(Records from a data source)
::::::::
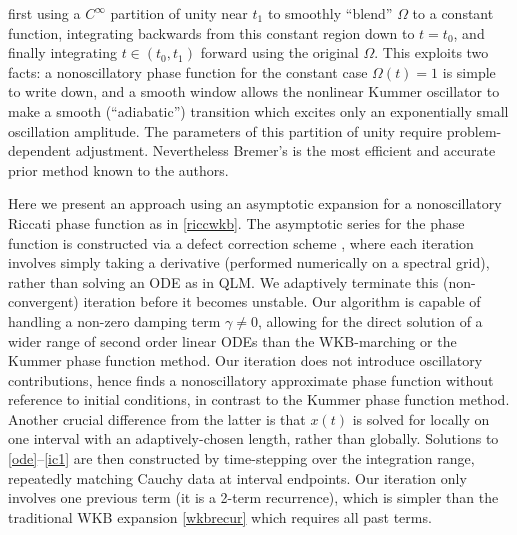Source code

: \documentclass[10pt]{article}
\newcommand{\g}{\gamma}
\newcommand{\Fruzsi}[1]{{\color{blue}#1}}
\begin{document}
first using a $C^\infty$ partition of unity near $t_1$ to smoothly ``blend'' $\Omega$ to
a constant function, integrating backwards from this constant region
down to $t = t_0$, and finally integrating $t \in (t_0,t_1)$ forward using the original $\Omega$.
This exploits two facts: a nonoscillatory phase function for
the constant case $\Omega(t) = 1$ is simple to write down, and
a smooth window allows the nonlinear Kummer oscillator to make a smooth 
(``adiabatic'')
transition which excites only an exponentially small oscillation amplitude.
The parameters of this partition of unity require problem-dependent
adjustment.
Nevertheless Bremer's is the most efficient
and accurate prior method known to the authors.

Here we present an approach using an asymptotic expansion for a nonoscillatory Riccati phase function as in \cref{riccwkb}.
%
The asymptotic series for the phase function is constructed
via a defect
correction scheme \cite{bohmer1984},
where each iteration involves simply taking a derivative
(performed numerically on a spectral grid), rather than solving
an ODE as in QLM.
We adaptively terminate this (non-convergent) iteration before it becomes unstable.
%
Our algorithm is capable of handling a non-zero damping term $\g \neq 0$,
allowing for the direct solution of a wider range of second order linear ODEs
than the WKB-marching or the Kummer phase function method.
%
Our iteration does not introduce oscillatory contributions,
hence finds a nonoscillatory approximate phase function without
reference to initial conditions, in contrast to the
Kummer phase function method. 
%
Another crucial difference from the latter is that $x(t)$ is solved for
locally on one interval with an adaptively-chosen length, rather than globally.
Solutions to \eqref{ode}--\eqref{ic1} are then constructed by time-stepping over the
integration range, repeatedly matching Cauchy data at interval endpoints.
%
Our iteration only involves one previous term (it is a 2-term recurrence),
which is simpler than the traditional WKB expansion
\cref{wkbrecur} which requires all past terms.
%
%
\end{document}
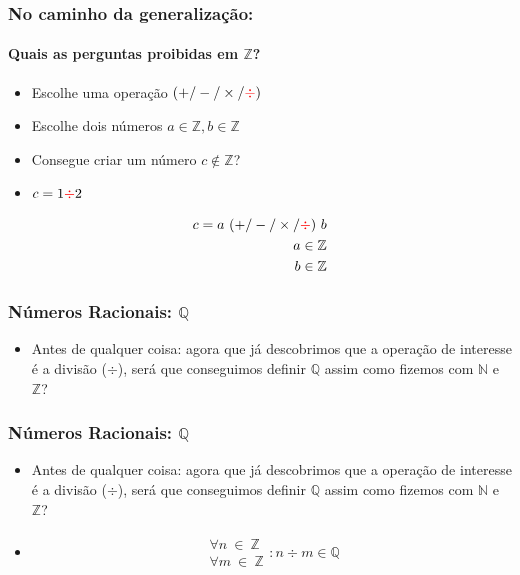\documentclass[usenames,dvipsnames,svgnames]{beamer}
\begin{document}
\begin{frame}	
	\frametitle{No caminho da generalização:}
	\framesubtitle{Quais as perguntas proibidas em $\mathbb{Z}$?}

	\begin{itemize}
		\item Escolhe uma operação $(+ / - / \times / {\color{red}\div})$
		\item Escolhe dois números $a \in \mathbb{Z}, b \in \mathbb{Z}$
		\item Consegue criar um número $c \not \in \mathbb{Z}$?
		\item $c = 1 {\color{red}\div} 2$
	\end{itemize}

	\begin{equation}
	\begin{aligned}
		c = a ~ (+ / - / \times / {\color{red}\div}) ~ b \\
		a \in \mathbb{Z} \\
		b \in \mathbb{Z}
	\end{aligned}
	\end{equation}
\end{frame}

\begin{frame}	
	\frametitle{Números Racionais: $\mathbb{Q}$}

	\begin{itemize}
		\item Antes de qualquer coisa: agora que já descobrimos que a operação de interesse é a divisão ($\div$), será que conseguimos definir $\mathbb{Q}$ assim como fizemos com $\mathbb{N}$ e $\mathbb{Z}$?
	\end{itemize}
\end{frame}

\begin{frame}	
	\frametitle{Números Racionais: $\mathbb{Q}$}

	\begin{itemize}
		\item Antes de qualquer coisa: agora que já descobrimos que a operação de interesse é a divisão ($\div$), será que conseguimos definir $\mathbb{Q}$ assim como fizemos com $\mathbb{N}$ e $\mathbb{Z}$?
		\item
		\begin{equation}
		\begin{aligned}
			\substack{\forall n ~\in~ \mathbb{Z} \\ \forall m ~\in~ \mathbb{Z}}: n \div m \in \mathbb{Q}
		\end{aligned}
		\end{equation}
	\end{itemize}
\end{frame}
\end{document}
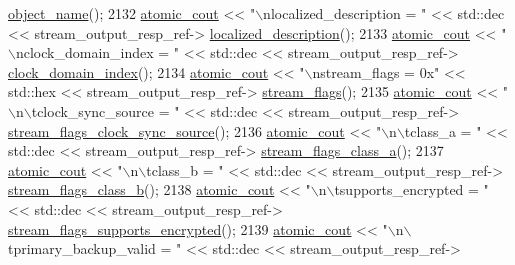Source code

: \begin{DoxyCode}
      \hyperlink{classavdecc__lib_1_1descriptor__response__base_a133f7774946d80f82b8aaaa4cfbb7361}{object\_name}();
2132             \hyperlink{cmd__line_8h_a0bc38ccc65c79ba06c6fcd7b4bf554c3}{atomic\_cout} << \textcolor{stringliteral}{"\(\backslash\)nlocalized\_description = "} << std::dec << stream\_output\_resp\_ref->
      \hyperlink{classavdecc__lib_1_1stream__output__descriptor__response_a1fb9de45567df344090a1407aa6b775f}{localized\_description}();
2133             \hyperlink{cmd__line_8h_a0bc38ccc65c79ba06c6fcd7b4bf554c3}{atomic\_cout} << \textcolor{stringliteral}{"\(\backslash\)nclock\_domain\_index = "} << std::dec << stream\_output\_resp\_ref->
      \hyperlink{classavdecc__lib_1_1stream__output__descriptor__response_aab7f93d403d8b73f8f4a8fb7c61ecded}{clock\_domain\_index}();
2134             \hyperlink{cmd__line_8h_a0bc38ccc65c79ba06c6fcd7b4bf554c3}{atomic\_cout} << \textcolor{stringliteral}{"\(\backslash\)nstream\_flags = 0x"} << std::hex << stream\_output\_resp\_ref->
      \hyperlink{classavdecc__lib_1_1stream__output__descriptor__response_aca4a27df506a50c80228271902f0091e}{stream\_flags}();
2135             \hyperlink{cmd__line_8h_a0bc38ccc65c79ba06c6fcd7b4bf554c3}{atomic\_cout} << \textcolor{stringliteral}{"\(\backslash\)n\(\backslash\)tclock\_sync\_source = "} << std::dec << stream\_output\_resp\_ref->
      \hyperlink{classavdecc__lib_1_1stream__output__descriptor__response_a995e03199cdf8ff67b735e202ee731c9}{stream\_flags\_clock\_sync\_source}();
2136             \hyperlink{cmd__line_8h_a0bc38ccc65c79ba06c6fcd7b4bf554c3}{atomic\_cout} << \textcolor{stringliteral}{"\(\backslash\)n\(\backslash\)tclass\_a = "} << std::dec << stream\_output\_resp\_ref->
      \hyperlink{classavdecc__lib_1_1stream__output__descriptor__response_a12f7c478a280c8847869fc1effda0ac9}{stream\_flags\_class\_a}();
2137             \hyperlink{cmd__line_8h_a0bc38ccc65c79ba06c6fcd7b4bf554c3}{atomic\_cout} << \textcolor{stringliteral}{"\(\backslash\)n\(\backslash\)tclass\_b = "} << std::dec << stream\_output\_resp\_ref->
      \hyperlink{classavdecc__lib_1_1stream__output__descriptor__response_a0c1c9fe75737c0690cefe1597cf0d2f5}{stream\_flags\_class\_b}();
2138             \hyperlink{cmd__line_8h_a0bc38ccc65c79ba06c6fcd7b4bf554c3}{atomic\_cout} << \textcolor{stringliteral}{"\(\backslash\)n\(\backslash\)tsupports\_encrypted = "} << std::dec << stream\_output\_resp\_ref->
      \hyperlink{classavdecc__lib_1_1stream__output__descriptor__response_acf3491baaac1909aeeea303407a15b47}{stream\_flags\_supports\_encrypted}();
2139             \hyperlink{cmd__line_8h_a0bc38ccc65c79ba06c6fcd7b4bf554c3}{atomic\_cout} << \textcolor{stringliteral}{"\(\backslash\)n\(\backslash\)tprimary\_backup\_valid = "} << std::dec << stream\_output\_resp\_ref->

\end{DoxyCode}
::::::::
▶ Task statement
Please extract exactly the lines of the data, from the first through the line containing "via a defect", and add no pictures to the copy.

▶ Solution to this exercise
Source code

: \documentclass[10pt]{article}
\newcommand{\g}{\gamma}
\newcommand{\Fruzsi}[1]{{\color{blue}#1}}
\begin{document}
first using a $C^\infty$ partition of unity near $t_1$ to smoothly ``blend'' $\Omega$ to
a constant function, integrating backwards from this constant region
down to $t = t_0$, and finally integrating $t \in (t_0,t_1)$ forward using the original $\Omega$.
This exploits two facts: a nonoscillatory phase function for
the constant case $\Omega(t) = 1$ is simple to write down, and
a smooth window allows the nonlinear Kummer oscillator to make a smooth 
(``adiabatic'')
transition which excites only an exponentially small oscillation amplitude.
The parameters of this partition of unity require problem-dependent
adjustment.
Nevertheless Bremer's is the most efficient
and accurate prior method known to the authors.

Here we present an approach using an asymptotic expansion for a nonoscillatory Riccati phase function as in \cref{riccwkb}.
%
The asymptotic series for the phase function is constructed
via a defect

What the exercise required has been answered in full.